100 Program Overview
100.1 Educational Objectives
The Smith College School for Social Work Ph.D. program is committed to recruiting, teaching, mentoring, and graduating students with a strong commitment to advancing professional knowledge, awareness, values, and skills of clinical social work practice and research with an anti-racism lens. The aim of the SSW Ph.D. Program is consistent with the Quality guidelines of Group for the Advancement of Doctoral Education in Social Work (GADE). The broad goal of the program is to educate practitioner-scholars through the development of knowledge, values, and skills to inform and transform clinical social work research, education, and practice. SSW is committed to continuously developing resources to ensure that the PhD program recruits a culturally diverse community of scholars, is nationally competitive, and contributes to leadership in the social work profession.
By completing the SSW Ph.D. program, students will be able to:
- Create new knowledge through research and practice at the culmination of their training and education
- Discuss and appraise the history of the social work profession, current issues and debates within the profession
- Critically analyze theories, practices, policies, and research
- Demonstrate advanced levels of competence as clinicians, supervisors, educators and researchers
- Infuse an anti-racism perspective and social work values of social justice into all areas of their professional work
- Articulate a detailed research agenda that addresses issues relevant to clinical social work and/or the social work profession
- Develop research and funding proposals both independently and in collaboration with others
- Conceptualize, design, and implement advanced research on issues related to clinical social work practice
- Disseminate knowledge that contributes to the advancement of social work research, practice, and policy
- Demonstrate their teaching philosophy through courses that they teach as social work educators
100.2 Program Structure: Residency & Post-Residency
Residency (the Block Plan)
During the residency period, students engage in 3 summers of academic coursework on the Smith campus and two intervening 8-month periods of clinical practice and research in a clinical internship site. Each Session must be successfully completed before enrollment in the next subsequent Session, except under special circumstances.
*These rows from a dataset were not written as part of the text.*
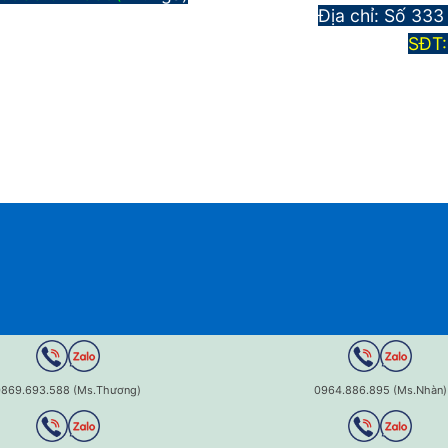
Địa chỉ:
Số 333
S
ĐT
0869.693.588 (Ms.Thương)
0964.886.895 (Ms.Nhàn)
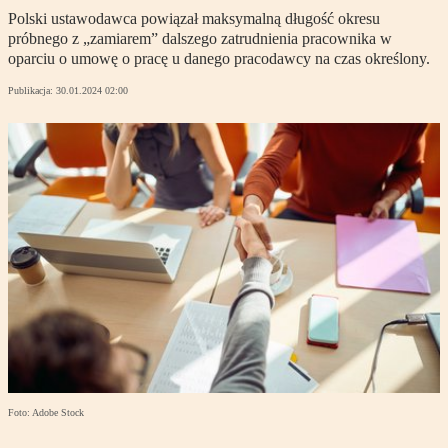
Polski ustawodawca powiązał maksymalną długość okresu
próbnego z „zamiarem” dalszego zatrudnienia pracownika w
oparciu o umowę o pracę u danego pracodawcy na czas określony.
Publikacja:
30.01.2024 02:00
Foto: Adobe Stock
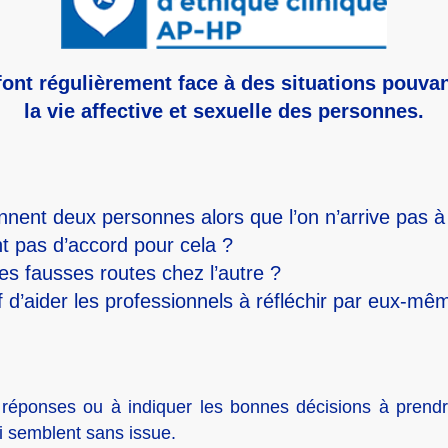
nt régulièrement face à des situations pouvant
la vie affective et sexuelle des personnes.
ennent deux personnes alors que l’on n’arrive pas à 
nt pas d’accord pour cela ?
es fausses routes chez l’autre ?
aider les professionnels à réfléchir par eux-même
ponses ou à indiquer les bonnes décisions à prendre
i semblent sans issue.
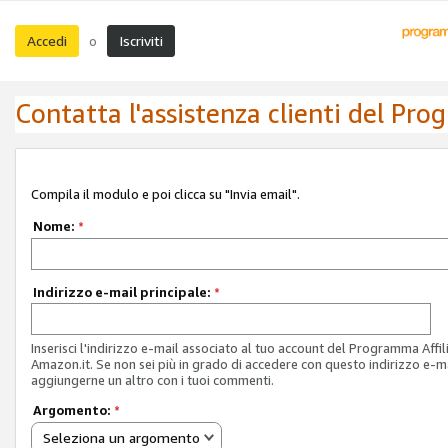
Accedi
Iscriviti
o
Contatta l'assistenza clienti del Pro
Compila il modulo e poi clicca su "Invia email".
Nome:
*
Indirizzo e-mail principale:
*
Inserisci l'indirizzo e-mail associato al tuo account del Programma Affil
Amazon.it. Se non sei più in grado di accedere con questo indirizzo e-ma
aggiungerne un altro con i tuoi commenti.
Argomento:
*
Seleziona un argomento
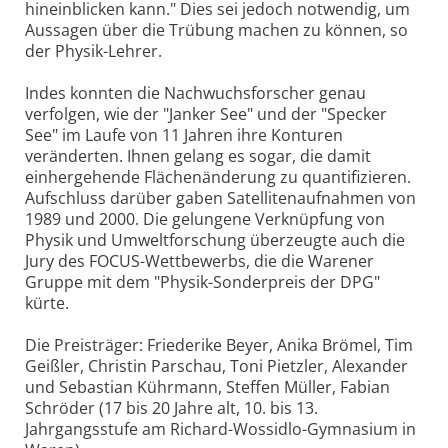
hineinblicken kann." Dies sei jedoch notwendig, um
Aussagen über die Trübung machen zu können, so
der Physik-Lehrer.
Indes konnten die Nachwuchsforscher genau
verfolgen, wie der "Janker See" und der "Specker
See" im Laufe von 11 Jahren ihre Konturen
veränderten. Ihnen gelang es sogar, die damit
einhergehende Flächenänderung zu quantifizieren.
Aufschluss darüber gaben Satellitenaufnahmen von
1989 und 2000. Die gelungene Verknüpfung von
Physik und Umweltforschung überzeugte auch die
Jury des FOCUS-Wettbewerbs, die die Warener
Gruppe mit dem "Physik-Sonderpreis der DPG"
kürte.
Die Preisträger: Friederike Beyer, Anika Brömel, Tim
Geißler, Christin Parschau, Toni Pietzler, Alexander
und Sebastian Kührmann, Steffen Müller, Fabian
Schröder (17 bis 20 Jahre alt, 10. bis 13.
Jahrgangsstufe am Richard-Wossidlo-Gymnasium in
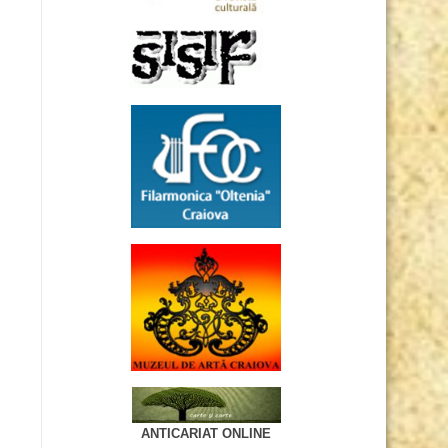
ANTICARIAT ONLINE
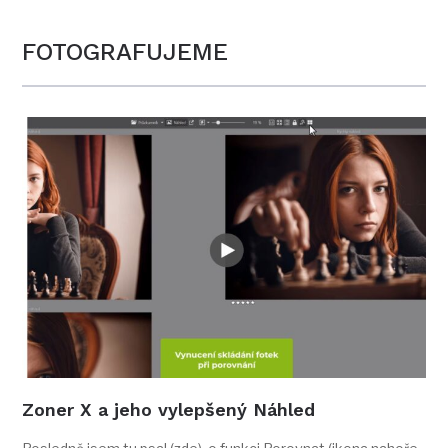
FOTOGRAFUJEME
Zoner X a jeho vylepšený Náhled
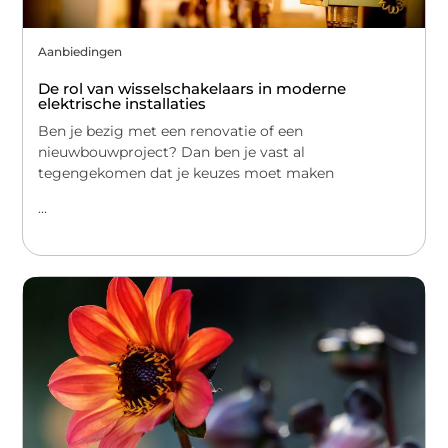
Aanbiedingen
De rol van wisselschakelaars in moderne
elektrische installaties
Ben je bezig met een renovatie of een
nieuwbouwproject? Dan ben je vast al
tegengekomen dat je keuzes moet maken
...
- Session I: the first academic session
(10 weeks on Smith campus, June to mid-August) - Session 2: the first clinical internship period
(32 weeks in the agency, September through April) - Session 3: the second academic session
(10 weeks on Smith campus, June to mid-August) - Session 4: the second clinical internship period
(32 weeks in the agency, September through April) - Session 5: the third academic session
(10 weeks on Smith Campus, June to mid-August)
Post-Residency
Upon satisfactory completion of Sessions I through V, students enter the period of Post-Residency during which the dissertation is developed. The School has established a 5-year limit for completion of the dissertation.
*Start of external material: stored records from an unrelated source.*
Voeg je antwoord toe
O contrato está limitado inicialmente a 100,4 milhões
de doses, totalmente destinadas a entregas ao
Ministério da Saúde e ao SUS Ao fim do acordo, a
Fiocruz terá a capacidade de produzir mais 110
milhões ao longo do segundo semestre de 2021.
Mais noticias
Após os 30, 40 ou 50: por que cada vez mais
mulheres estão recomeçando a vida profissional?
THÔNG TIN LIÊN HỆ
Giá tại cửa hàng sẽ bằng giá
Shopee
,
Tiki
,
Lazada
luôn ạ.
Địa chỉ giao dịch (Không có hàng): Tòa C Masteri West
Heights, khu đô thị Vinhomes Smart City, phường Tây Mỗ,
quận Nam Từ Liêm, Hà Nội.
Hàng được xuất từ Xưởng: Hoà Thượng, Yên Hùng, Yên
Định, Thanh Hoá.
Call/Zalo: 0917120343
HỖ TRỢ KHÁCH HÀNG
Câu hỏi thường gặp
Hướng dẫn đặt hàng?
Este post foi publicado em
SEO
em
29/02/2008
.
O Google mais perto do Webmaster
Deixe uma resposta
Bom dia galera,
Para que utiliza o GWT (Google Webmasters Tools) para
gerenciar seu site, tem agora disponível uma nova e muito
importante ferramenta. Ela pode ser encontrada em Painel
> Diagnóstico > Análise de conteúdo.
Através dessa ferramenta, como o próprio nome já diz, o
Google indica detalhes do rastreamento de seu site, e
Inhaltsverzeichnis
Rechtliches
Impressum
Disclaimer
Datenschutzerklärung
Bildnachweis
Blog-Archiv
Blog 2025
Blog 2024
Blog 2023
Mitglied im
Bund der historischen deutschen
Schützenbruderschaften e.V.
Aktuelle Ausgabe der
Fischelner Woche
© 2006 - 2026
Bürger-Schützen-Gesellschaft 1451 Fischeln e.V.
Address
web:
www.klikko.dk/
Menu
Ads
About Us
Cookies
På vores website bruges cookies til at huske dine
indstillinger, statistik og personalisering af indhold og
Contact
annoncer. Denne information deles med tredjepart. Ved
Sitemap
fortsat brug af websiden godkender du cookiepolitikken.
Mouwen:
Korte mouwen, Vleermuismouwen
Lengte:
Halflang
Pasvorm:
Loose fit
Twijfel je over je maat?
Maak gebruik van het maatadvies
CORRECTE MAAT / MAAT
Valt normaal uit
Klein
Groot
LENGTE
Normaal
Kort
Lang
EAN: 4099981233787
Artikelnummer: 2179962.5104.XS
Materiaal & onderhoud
In the case that students have not completed the doctoral requirements within 5 years after coursework, students may petition for a 1-year extension. Students may petition for a total of three 1-year extensions. The Ph.D. director may approve these extensions based on the student’s progress in the program. Students who do not complete the program requirements within the stated timeframe may be terminated from the program.
Students pay an annual advising fee during this Post-Residency period.
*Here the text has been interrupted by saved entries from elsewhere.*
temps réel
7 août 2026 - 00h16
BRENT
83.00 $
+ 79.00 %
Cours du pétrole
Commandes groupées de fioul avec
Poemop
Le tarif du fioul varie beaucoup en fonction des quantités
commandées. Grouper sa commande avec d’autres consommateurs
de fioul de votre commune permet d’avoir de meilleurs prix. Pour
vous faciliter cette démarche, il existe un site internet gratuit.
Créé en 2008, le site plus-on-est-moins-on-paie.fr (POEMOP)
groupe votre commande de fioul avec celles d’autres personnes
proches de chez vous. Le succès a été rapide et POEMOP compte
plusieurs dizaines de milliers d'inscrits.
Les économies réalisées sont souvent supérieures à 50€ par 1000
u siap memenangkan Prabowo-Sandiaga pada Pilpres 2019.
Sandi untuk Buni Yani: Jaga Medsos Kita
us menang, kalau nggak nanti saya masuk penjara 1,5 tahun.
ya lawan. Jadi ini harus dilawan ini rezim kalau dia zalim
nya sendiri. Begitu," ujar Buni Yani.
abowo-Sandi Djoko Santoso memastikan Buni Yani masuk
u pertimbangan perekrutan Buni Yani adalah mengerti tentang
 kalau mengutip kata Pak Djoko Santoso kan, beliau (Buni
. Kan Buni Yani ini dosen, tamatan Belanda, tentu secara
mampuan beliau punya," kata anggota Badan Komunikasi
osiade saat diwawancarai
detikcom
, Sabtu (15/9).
100.3 – Degree Requirements
For students entering the program in Summer 2022 and after, the requisites for obtaining the Ph.D. include the successful completion of the following:
Coursework
Three 10-week periods (Sessions I, III and VI) of on-campus academic studies over three successive summers.
Clinical Internship
Two 32-week periods (Sessions II & IV) of approved clinical internship in which a minimum of 3 days each week is devoted to clinical training.
Research Internship
Equivalent to a half-day per week to be completed during one of the two clinical internship sessions.
Comprehensive Examination
A written paper to be developed during the 2nd year of clinical internship, which integrates students' learning. It consists of a final publication-quality manuscript based on original work.
Teaching
Ph.D. students are strongly encouraged to engage in some form of teaching. This may be in the form of classroom teaching or clinical supervision/consulting.
Dissertation
An independent, defensible, scholarly research project relevant to clinical social work. The final dissertation manuscript must be accepted by the faculty within 5 years following completion of the final academic session (Session V).